Given text -
"""
Compiled and written by
Gary Will

E-mail:
gary@garywill.com

Issue 44 -- November 7, 2000
In this digest:

  1. PixStream agrees to pay UBS $25M to settle suit
  2. JPH International acquired by French firm
  3. Intellitactics raises US$6.5 million in first-round financing
  4. RIM share offering raises $929.4 million
  5. RIM founders and CEOs give $120 million for physics institute

  6. Descartes raises $192M; DALSA gets $8M
  7. Open Text acquires California software developer for US$6.5M
  8. Open Text revenues climb 18%; looks to spin out b2bScene
  9. Dalsa reports steady quarter
  10. Rodin Communications completes reverse takeover

  11. STOCK REPORT: Com Dev shares at highest point since 1998
  12. Miscellaneous tidbits from Waterloo Maple, MKS, Finline, Packet Works, AccessTNG, Quack.com, INM


PixStream agrees to pay UBS $25M to settle suit
October 30, 2000

The lawsuit filed by Unique Broadband Systems against PixStream was quickly settled, with PixStream agreeing to pay UBS $25 million in cash without admitting any liability. The settlement is contingent upon PixStream's acquisition by Cisco, which is expected to close next month.

Cisco shares have fallen more than 20% in the two months since the PixStream deal was announced (and today could be a volatile day after the announcement of Cisco's quarterly results after the bell on Monday).


JPH International acquired by French firm
October 16, 2000

Waterloo's JPH International has a new owner -- EVER SA of Lyon, France. EVER acquired the assets of JPH from Calgary's Enbridge, which had been JPH's owner for the last three years. Financial details were not disclosed.

JPH's assets have been transferred to a new company, EVER America Corp. which will continue to operate as JPH International. J. Paul Haynes remains CEO and owns 20% of the new corporation. JPH has 37 employees, according to the release.
"""
Extracted entries -
"""
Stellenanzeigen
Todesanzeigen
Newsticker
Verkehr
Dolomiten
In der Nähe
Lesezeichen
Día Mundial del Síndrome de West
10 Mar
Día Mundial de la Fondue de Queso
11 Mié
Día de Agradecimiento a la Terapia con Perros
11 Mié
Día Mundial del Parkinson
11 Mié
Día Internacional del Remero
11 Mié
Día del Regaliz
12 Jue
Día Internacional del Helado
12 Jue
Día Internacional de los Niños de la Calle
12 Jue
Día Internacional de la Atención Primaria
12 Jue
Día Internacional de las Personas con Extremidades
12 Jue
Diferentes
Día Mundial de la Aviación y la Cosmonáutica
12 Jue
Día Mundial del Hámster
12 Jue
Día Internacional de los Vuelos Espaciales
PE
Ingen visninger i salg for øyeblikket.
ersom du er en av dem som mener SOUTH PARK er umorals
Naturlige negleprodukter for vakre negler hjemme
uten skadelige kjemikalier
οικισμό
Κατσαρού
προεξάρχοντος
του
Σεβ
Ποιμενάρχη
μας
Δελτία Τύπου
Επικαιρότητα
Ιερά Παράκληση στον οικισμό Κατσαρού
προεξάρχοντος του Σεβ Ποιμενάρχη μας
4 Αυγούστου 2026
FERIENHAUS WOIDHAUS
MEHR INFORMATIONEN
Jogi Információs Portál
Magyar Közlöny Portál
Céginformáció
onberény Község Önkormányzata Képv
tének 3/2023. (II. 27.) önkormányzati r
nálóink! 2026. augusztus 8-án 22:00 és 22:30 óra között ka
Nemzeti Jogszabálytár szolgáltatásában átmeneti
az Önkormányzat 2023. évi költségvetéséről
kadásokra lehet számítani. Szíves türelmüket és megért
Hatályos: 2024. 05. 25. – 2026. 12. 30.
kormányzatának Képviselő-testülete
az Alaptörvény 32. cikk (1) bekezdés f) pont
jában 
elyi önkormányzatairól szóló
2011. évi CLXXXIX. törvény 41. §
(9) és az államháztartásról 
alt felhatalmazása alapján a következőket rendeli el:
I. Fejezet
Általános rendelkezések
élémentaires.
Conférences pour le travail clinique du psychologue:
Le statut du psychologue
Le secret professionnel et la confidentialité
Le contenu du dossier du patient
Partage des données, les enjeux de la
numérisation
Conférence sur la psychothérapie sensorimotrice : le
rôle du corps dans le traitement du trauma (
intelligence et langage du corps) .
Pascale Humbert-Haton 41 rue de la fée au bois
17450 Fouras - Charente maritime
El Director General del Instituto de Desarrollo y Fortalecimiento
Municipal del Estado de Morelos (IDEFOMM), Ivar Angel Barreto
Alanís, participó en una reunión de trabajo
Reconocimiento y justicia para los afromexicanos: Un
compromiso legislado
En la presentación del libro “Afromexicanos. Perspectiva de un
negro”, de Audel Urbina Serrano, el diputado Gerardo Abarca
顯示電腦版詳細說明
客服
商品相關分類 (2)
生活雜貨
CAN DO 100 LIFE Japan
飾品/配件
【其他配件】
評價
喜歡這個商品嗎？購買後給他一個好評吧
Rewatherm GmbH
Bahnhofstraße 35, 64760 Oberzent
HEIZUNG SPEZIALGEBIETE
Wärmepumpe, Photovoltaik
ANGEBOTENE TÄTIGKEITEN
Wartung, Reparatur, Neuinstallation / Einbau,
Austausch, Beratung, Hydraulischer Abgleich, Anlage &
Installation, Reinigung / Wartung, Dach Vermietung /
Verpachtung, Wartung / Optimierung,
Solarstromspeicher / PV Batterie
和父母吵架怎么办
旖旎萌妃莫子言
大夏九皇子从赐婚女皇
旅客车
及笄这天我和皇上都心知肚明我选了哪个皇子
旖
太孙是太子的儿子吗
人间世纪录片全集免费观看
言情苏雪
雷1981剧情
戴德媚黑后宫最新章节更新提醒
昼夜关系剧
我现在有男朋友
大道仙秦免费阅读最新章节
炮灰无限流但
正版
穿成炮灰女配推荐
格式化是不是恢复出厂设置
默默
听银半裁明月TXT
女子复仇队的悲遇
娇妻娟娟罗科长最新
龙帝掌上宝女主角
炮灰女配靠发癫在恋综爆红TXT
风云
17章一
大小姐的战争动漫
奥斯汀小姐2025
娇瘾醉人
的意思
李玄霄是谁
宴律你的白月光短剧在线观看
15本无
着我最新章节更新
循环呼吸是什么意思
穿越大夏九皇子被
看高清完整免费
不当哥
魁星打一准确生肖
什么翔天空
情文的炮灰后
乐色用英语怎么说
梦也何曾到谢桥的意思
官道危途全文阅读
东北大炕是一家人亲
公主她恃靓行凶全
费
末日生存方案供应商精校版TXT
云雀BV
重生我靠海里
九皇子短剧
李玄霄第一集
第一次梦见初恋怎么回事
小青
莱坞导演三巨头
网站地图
"""
Exercise requirements - Write the next part of the tech business news digest, starting right after its last sentence. The listing has no connection to the news digest.

Response to this exercise -
EVER specializes in document management and among its customers are the City of Paris, the City of Nice, and other governmental organizations that will be potential customers for JPH's CRM applications. It says its combined annual revenues following the acquisition are about $26 million.


Intellitactics raises US$6.5 million in first-round financing
October 10, 2000

Intellitactics has closed a US$6.5-million round of financing, led by Baltimore-based venture capital firm JMI Equity Fund and Cabletron Systems of New Hampshire.

According to the release, Intellitactics will be working with Cabletron's Aprisma Management Technologies subsidiary, which calls itself a provider of "e-business infrastructure management software." Cabletron has a market cap of about US$5 billion.

Intellitactics says the money will be used in part to acquire "businesses, products, and technologies." The company employs 60.


RIM share offering raises $929.4 million
October 26, 2000

RIM has closed an offering of 6 million common shares at a price of $154.90/share for net proceeds of $929.4 million. The company will put about $893.9 million of that into its coffers, with the balance going to the underwriters, led by Merrill Lynch. Expenses related to the offering are expected to be around $1.4 million.

An additional 900,000 shares are available through the underwriters' over allotment option, which expires later this month. If those shares are sold, it would boost RIM's net to over a billion dollars.

There are now about 78 million outstanding shares in RIM, which gives the company a market capitalization of more than $12 billion.


RIM founders and CEOs give $120 million for physics institute
October 23, 2000

Mike Lazaridis, Jim Balsillie, and Doug Fregin have provided $120 million to launch the Perimeter Institute for Theoretical Physics, scheduled to open in the fall of 2001.

Perimeter Institute (PI -- the logo is like the Greek letter) will operate independently of any university and is expected to begin operations with 10 to 15 researchers and grow that number to 40 over its first five years.

The institute will be built on the site of the Waterloo Memorial Arena -- aka "the bubble" -- which will be torn down in the spring. City of Waterloo council is voting as I write this on Monday night and will no doubt approve a 50-year lease with two 25-year renewals at Perimeter's option. Perimeter would pay the City $1 per year in rent through the entire term of the lease and all buildings on the site would become city property when the lease expires or sooner if Perimeter ceases operations.

The City has also just purchased the railway station that is across the train tracks from the institute site.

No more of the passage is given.